Mollison took it in stride, losing out to Art Garfunkel.

"The bidding war was lost with pride," Mollison said from his Vancouver home. "Oh well, you know, somebody has to get the Grammy, but it was nice to be at the party."

The former Ontario boy now calls the West Coast his home, and is slowly building a B.C. fan base with shows around Vancouver. However, it wasn’t the music that drew Mollison to the craggy coast, nor even the mountains the big mountain skier obsesses over. Rather, it was the B.C. air.

Now he sings I Am Like a Bird, to his chagrin, at university pubs. But in a previous career he was one himself, a helicopter and fixed-wing pilot in northern B.C. You might have caught his wing action in Barnstormers, aired this year on Canada’s Outdoor Life Network. The series pilot received gold honours at the 38th Annual WorldFest Film and Television Gala in Texas this year.

Mollison explained barnstorming: Post World War I pilots made a living flying around the American Midwest. Few laws regulated aviation, so pilots would grab people’s attention and "buzz" a town, then land in a local field where they would charge people for rides.

Pilot Michelle Goodeve (who is best known as Ms. Avery on the television show Degrassi) proposed the television series based on the historic pastime, flying herself and Mollison across Canada to visit and showcase off-the-beaten-track towns.

"It was a great way of meeting people and visiting places you would miss driving down the highway," he said.

Highways were Mollison’s main venue of transport until the Barnstormers show.
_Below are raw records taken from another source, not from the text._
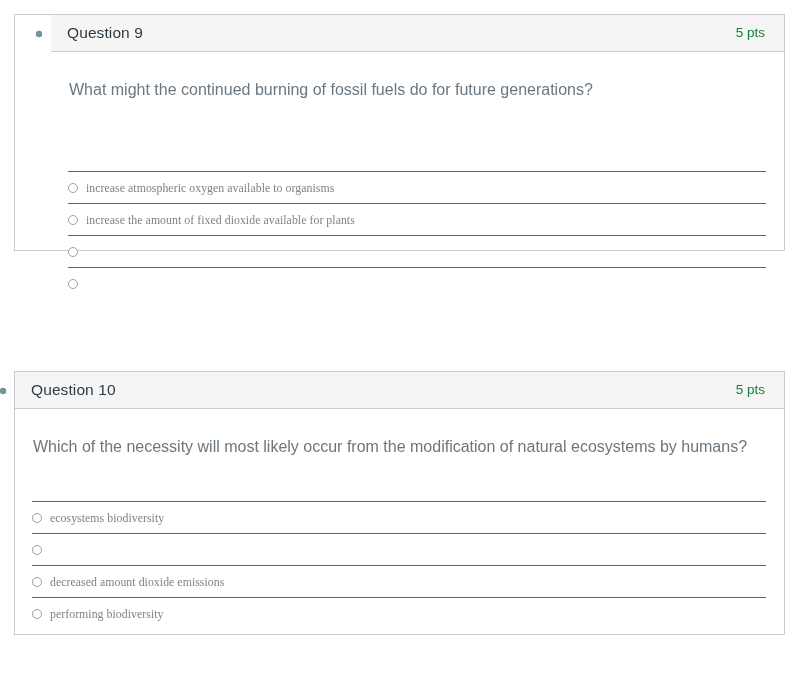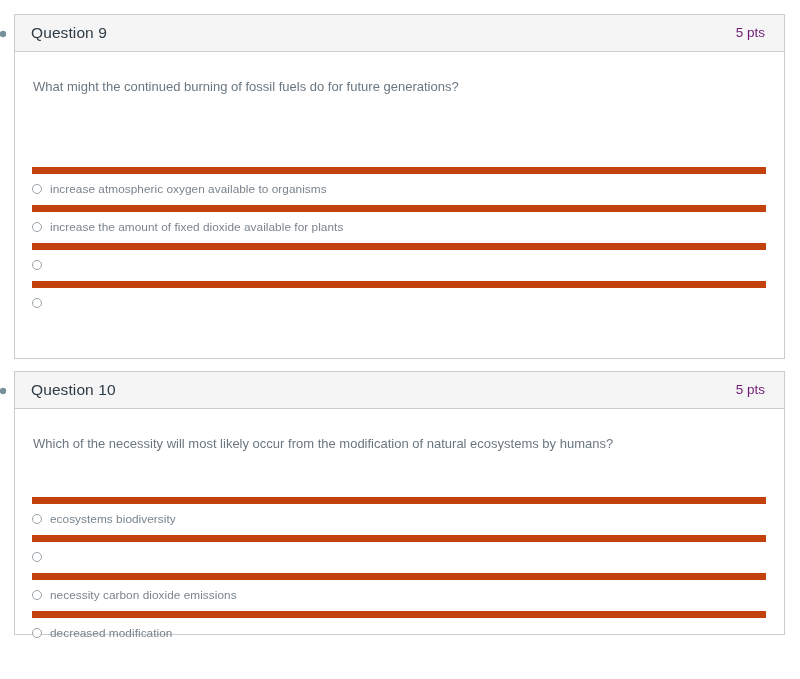--- a/index.html
+++ b/index.html
@@ -24,21 +24,21 @@
 
   
   .question-card {
     position: absolute;
     left: 14px;
     width: 771px;
     background: #ffffff;
     border: 1px solid #c7cdd1;
     box-sizing: border-box;
   }
-  #card-q9  { top: 14px;  height: 345px; }
+  #card-q9  { top: 14px;  height: 237px; padding-left: 36px; }
   #card-q10 { top: 371px; height: 264px; }
 
   
   .card-header {
     position: relative;
     height: 37px;
     background: #f5f5f5;
     border-bottom: 1px solid #c7cdd1;
     box-sizing: border-box;
     display: flex;
@@ -48,65 +48,66 @@
   }
   .question-name {
     font-size: 15.5px;
     color: #2d3b45;
     font-weight: 400;
     letter-spacing: 0.1px;
     line-height: 1;
   }
   .question-points {
     font-size: 13.5px;
-    color: #701a75;
+    color: #15803d;
     font-weight: 400;
     line-height: 1;
   }
 
   
   .flag-marker {
     position: absolute;
     left: -16px;
     top: 11px;
     width: 9px;
     height: 12px;
     opacity: 0.75;
   }
 
   
   .card-body {
     position: relative;
     padding: 0;
   }
   .question-text {
-    font-size: 13px;
+    font-size: 16px;
     color: #6b7780;
     line-height: 1.45;
     padding: 26px 18px 0 18px;
   }
 
   
   .answers-spacer-q9  { height: 70px; }
   .answers-spacer-q10 { height: 43px; }
 
   
   .answers {
     margin: 0;
     padding: 0;
     list-style: none;
   }
   .answer-row {
     display: flex;
     align-items: center;
-    border-top: 7px solid #c2410c;
+    border-top: 1px solid #c2410c;
     margin: 0 18px 0 17px;
     height: 31px;
     padding-left: 0;
     cursor: pointer;
+    font-family: Liberation Serif, serif;
   }
   .radio-icon {
     flex: 0 0 auto;
     width: 10px;
     height: 10px;
     border: 1px solid #9aa2a8;
     border-radius: 50%;
     background: #ffffff;
     box-sizing: border-box;
     margin-right: 8px;
@@ -180,23 +181,23 @@
       <ul class="answers">
         <li class="answer-row">
           <span class="radio-icon"></span>
           <span class="answer-text">ecosystems biodiversity</span>
         </li>
         <li class="answer-row">
           <span class="radio-icon"></span>
         </li>
         <li class="answer-row">
           <span class="radio-icon"></span>
-          <span class="answer-text">necessity carbon dioxide emissions</span>
-        </li>
-        <li class="answer-row">
-          <span class="radio-icon"></span>
-          <span class="answer-text">decreased modification</span>
+          <span class="answer-text">decreased amount dioxide emissions</span>
+        </li>
+        <li class="answer-row">
+          <span class="radio-icon"></span>
+          <span class="answer-text">performing biodiversity</span>
         </li>
       </ul>
     </div>
   </section>
 
 </div>
 
 </body></html>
At 24 years old, he turned in his wings after a close friend, Carey Moore, died in an air show. He turned to his guitar, composing Learning to Fly – the theme song for Barnstorming – and a professional career followed.

It’s been a runway of music ever since with the release of two albums: Even and I am John the Savage , named in honour of Aldous Huxley’s Brave New World.

Like the character, Mollison doesn’t subscribe to society’s ideals and carves his own path, including solo shows Friday, May 26 and Saturday, May 27 from 4:30 to 6:30 p.m. and 9 p.m. to midnight at the Mallard Lounge.

"I am going to focus on more singer/songwriter material," he said. "I’ve got some Beatles, Elton John, Seal and Billy Joel… I promise not to play Sweet Carolina if people promise not to ask for Free Bird (I’m Like a Bird)."

The Nelly Furtado song may not rest well on Mollison’s strings, but the title embraces the sentiment behind the roving musician’s career that is just starting to take off.